* **Information given**:
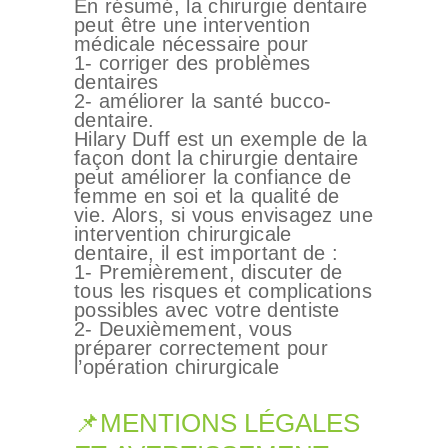
En résumé, la chirurgie dentaire
peut être une intervention
médicale nécessaire pour
1- corriger des problèmes
dentaires
2- améliorer la santé bucco-
dentaire.
Hilary Duff est un exemple de la
façon dont la chirurgie dentaire
peut améliorer la confiance de
femme en soi et la qualité de
vie. Alors, si vous envisagez une
intervention chirurgicale
dentaire, il est important de :
1- Premièrement, discuter de
tous les risques et complications
possibles avec votre dentiste
2- Deuxièmement, vous
préparer correctement pour
l’opération chirurgicale
📌MENTIONS LÉGALES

* **Your task**: Set down, word for word and with no other lines, the listing from the line marked by "dentaire, il est" through its final line.

* **Answer area**:
dentaire, il est important de :
1- Premièrement, discuter de
tous les risques et complications
possibles avec votre dentiste
2- Deuxièmement, vous
préparer correctement pour
l’opération chirurgicale
📌MENTIONS LÉGALES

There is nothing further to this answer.